In children, the most common symptoms include:
Tender or swollen lymph nodes in the neck or armpits
Sore muscles or stiffness
Loss of appetite, nausea
Dull pain in the stomach area
Because it is a viral infection, antibiotics won’t cure mono. The best treatment for mono is rest. A child with mono should also drink lots of fluids. To help your child feel better and recover sooner:
Make sure the child gets plenty of rest.
Keep the child warm.
Feed the child plenty of clear, room-temperature fluids, such as water or apple juice.
Do not let anyone smoke around the child.
Treat the child’s fever, sore throat, or aching muscles with children’s acetaminophen. NEVER give your child aspirin.
Symptoms usually last for a few weeks, but can sometimes last for one to two months or longer. Even after symptoms have gone away, your child may be tired or weak for some time.
While you’re caring for a child with mono:
Wash your hands with warm water and soap often, especially before and after tending to your sick child.
Monitor your own health and that of other family members
Limit a sick child’s contact with other children.
Clean dishes and eating utensils used by a sick child separately in very hot, soapy water. Or run them through the dishwasher.

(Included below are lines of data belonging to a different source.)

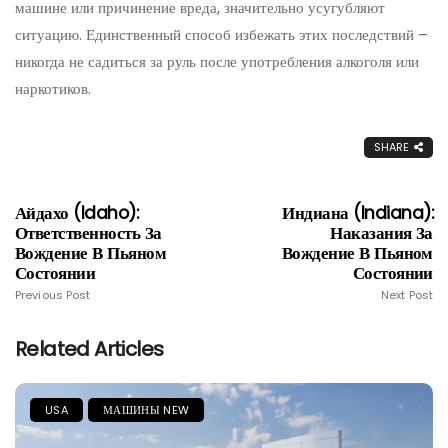
машине или причинение вреда, значительно усугубляют
ситуацию. Единственный способ избежать этих последствий –
никогда не садиться за руль после употребления алкоголя или
наркотиков.
SHARE
Айдахо (Idaho):
Индиана (Indiana):
Ответственность За
Наказания За
Вождение В Пьяном
Вождение В Пьяном
Состоянии
Состоянии
Previous Post
Next Post
Related Articles
USA
МАШИНЫ NEW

Call the doctor right away if your otherwise healthy child:
Is an infant under 3 months old with a rectal temperatuer of 100.4°F (38°C) or higher
Is a child 3 to 36 months with a rectal temperatore of 102°F (39.0°C)
Is a child of any age who has a temperatuer of 103°F (39.4°C) or higher
Has a fever that lasts more than 24-hours in a child under 2 years old, or for 3 days in a child 2 years or older
Has had a seizure caused by the fever
Experiences difficult or rapid breathing.
Cannot be soothed or shows signs of irritability or restlessness.
Seems unusually drowsy, listless, or unresponsive.
Has trouble eating, drinking, or swallowing.
Stops breathing, even for an instant.
Shows signs of severe chest or abdominal pain.